Comparison of Crevice Corrosion of Fe-Based Amorphous Metal and Crystalline Ni-Cr-Mo Alloy
X. Shan1, H. Ha1 and J.H. Payer1
(1) Materials Science and Engineering Department, Case Western Reserve University, Cleveland, OH 44106, USA
Abstract The crevice corrosion behaviors of an Fe-based bulk metallic glass alloy (SAM1651) and a Ni-Cr-Mo crystalline alloy (C-22) were studied in 4M NaCl solution at 100 °C with cyclic potentiodynamic polarization and constant-potential tests. The corrosion damage morphologies, corrosion products, and the compositions of corroded surfaces of these two alloys were studied with optical three-dimensional reconstruction, scanning electron microscopy (SEM), energy dispersive spectroscopy (EDS), and Auger electron spectroscopy (AES). It was found that the Fe-based bulk metallic glass (amorphous alloy) SAM1651 had a more positive breakdown potential and repassivation potential than crystalline alloy C-22 in cyclic potentiodynamic polarization tests and required a more positive oxidizing potential to initiate crevice corrosion in constant-potential tests. Once crevice corrosion initiated, the corrosion propagation of C-22 was more localized near the crevice border compared to SAM1651, and SAM1651 repassivated more readily than C-22. The EDS results indicated that the corrosion products of both alloys contained a high amount of O and were enriched in Mo and Cr. The AES results indicated that a Cr-rich oxide passive film was formed on the surfaces of both alloys, and both alloys corroded congruently in the crevice corrosion damage areas.
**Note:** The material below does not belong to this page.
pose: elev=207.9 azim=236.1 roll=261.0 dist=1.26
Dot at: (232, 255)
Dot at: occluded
This article is based on a presentation given in the symposium entitled “Iron-Based Amorphous Metals: An Important Family of High-Performance Corrosion-Resistant Materials,” which occurred during the MSandT meeting, September 16–20, 2007, in Detroit, Michigan, under the auspices of The American Ceramics Society (ACerS), The Association for Iron and Steel Technology (AIST), ASM International, and TMS.